__PROBLEM TO SOLVE__
Pick out every line in the material below that contains the word "Reading", and copy each of those lines in full.
- - - - - - -
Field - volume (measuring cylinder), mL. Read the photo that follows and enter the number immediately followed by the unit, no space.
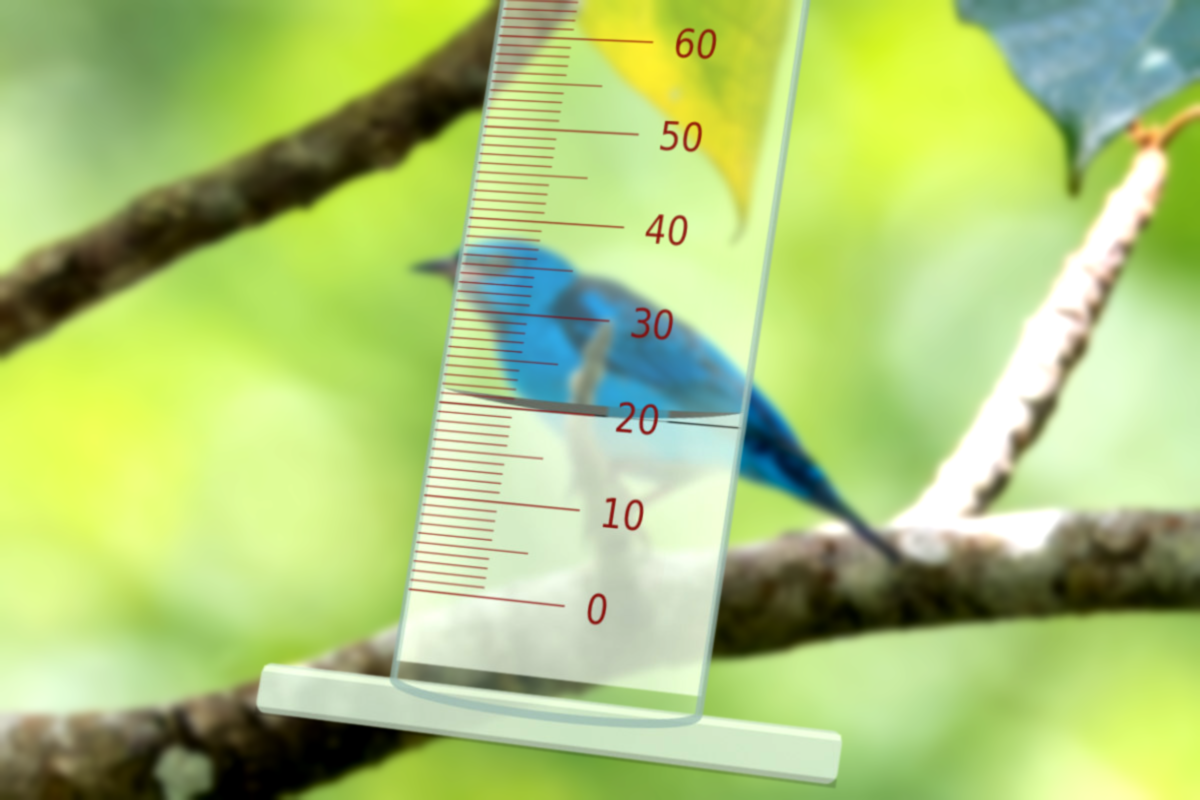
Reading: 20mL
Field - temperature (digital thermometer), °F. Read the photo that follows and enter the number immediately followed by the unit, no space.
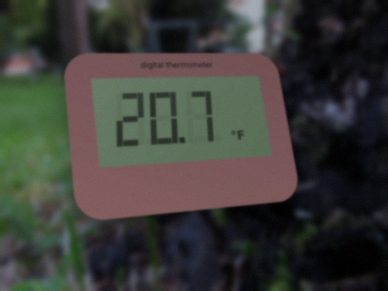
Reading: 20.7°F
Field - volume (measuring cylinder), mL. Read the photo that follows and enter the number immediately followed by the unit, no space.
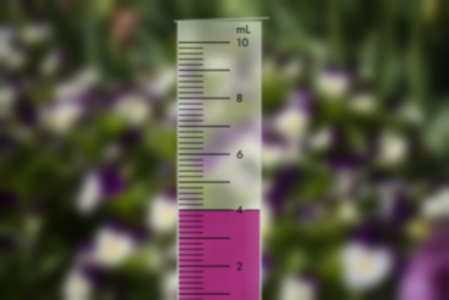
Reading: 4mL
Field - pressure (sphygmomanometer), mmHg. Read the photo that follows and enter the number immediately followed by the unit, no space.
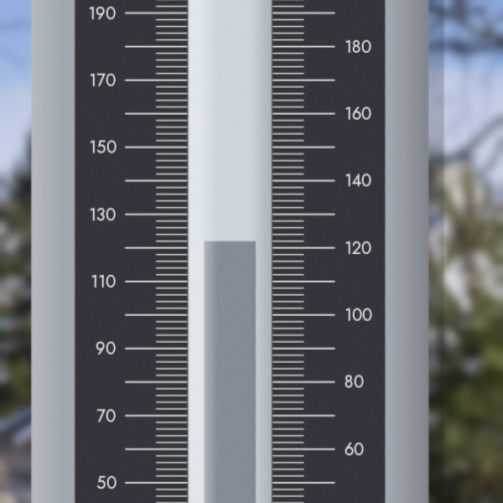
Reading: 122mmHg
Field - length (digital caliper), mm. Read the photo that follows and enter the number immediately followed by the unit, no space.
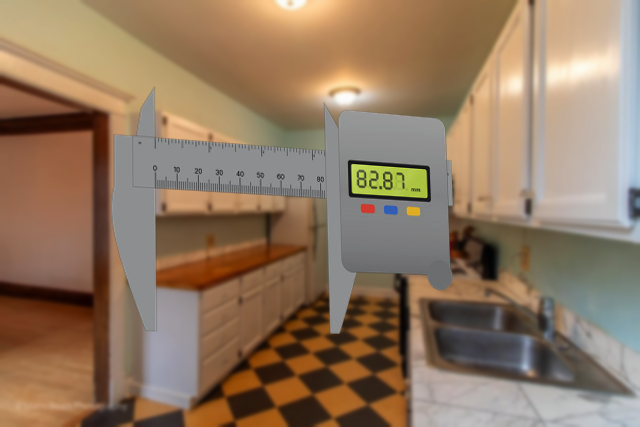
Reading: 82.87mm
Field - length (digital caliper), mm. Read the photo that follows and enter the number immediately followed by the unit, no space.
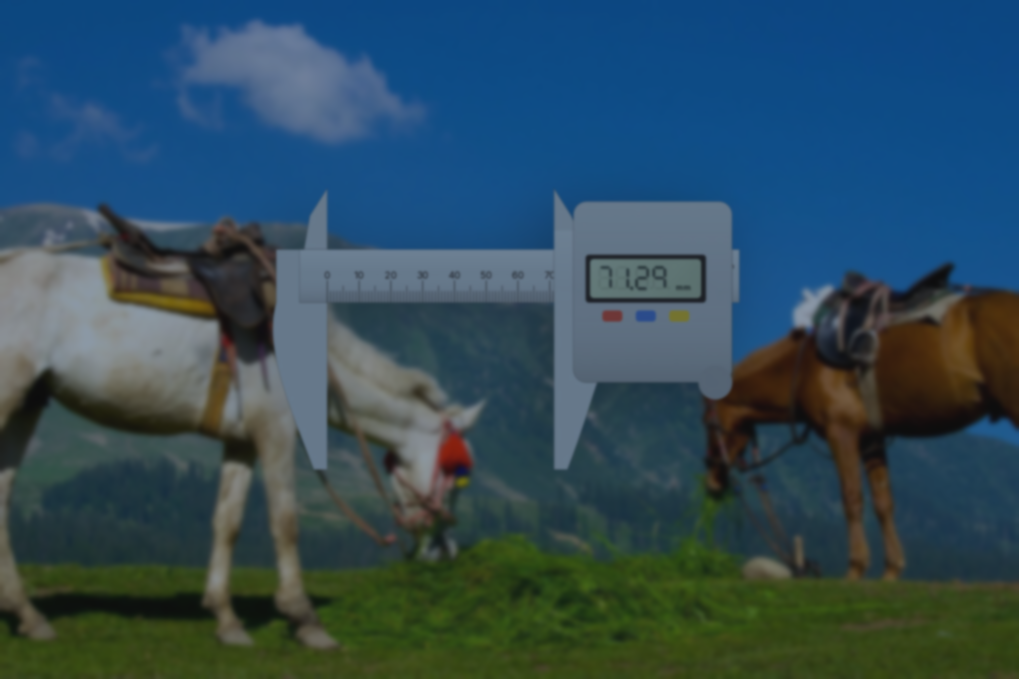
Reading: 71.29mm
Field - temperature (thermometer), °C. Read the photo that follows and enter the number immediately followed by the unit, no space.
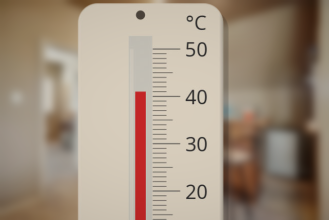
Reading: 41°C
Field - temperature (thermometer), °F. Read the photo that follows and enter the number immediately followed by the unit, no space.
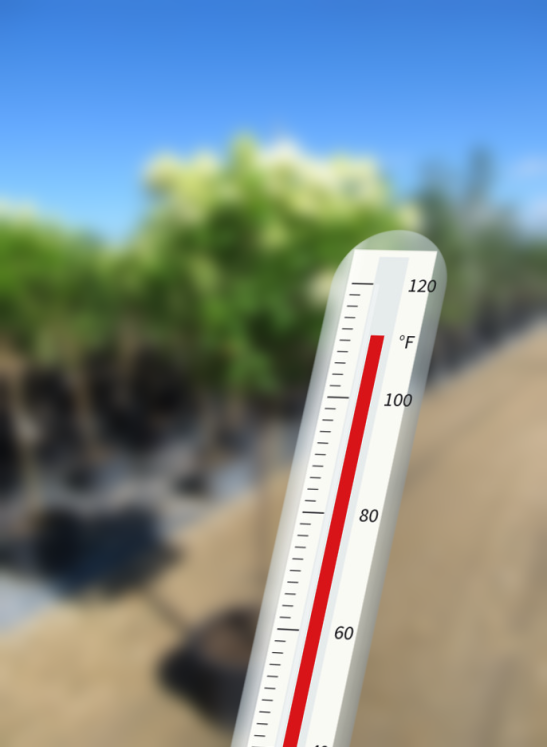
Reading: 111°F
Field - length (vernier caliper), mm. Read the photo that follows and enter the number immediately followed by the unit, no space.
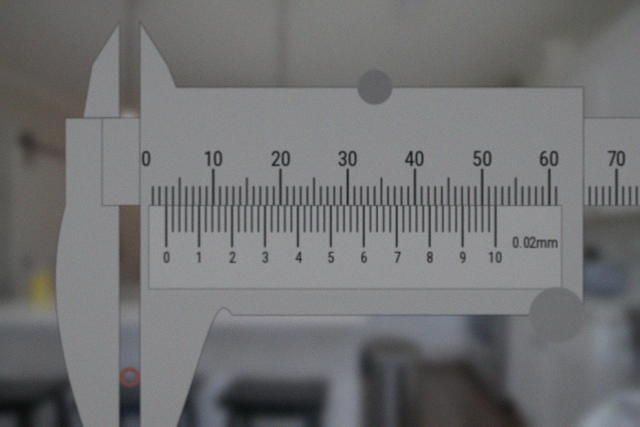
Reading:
- - - - - - -
__SOLUTION TO THE PROBLEM__
Reading: 20mL
Reading: 20.7°F
Reading: 4mL
Reading: 122mmHg
Reading: 82.87mm
Reading: 71.29mm
Reading: 41°C
Reading: 111°F
Reading:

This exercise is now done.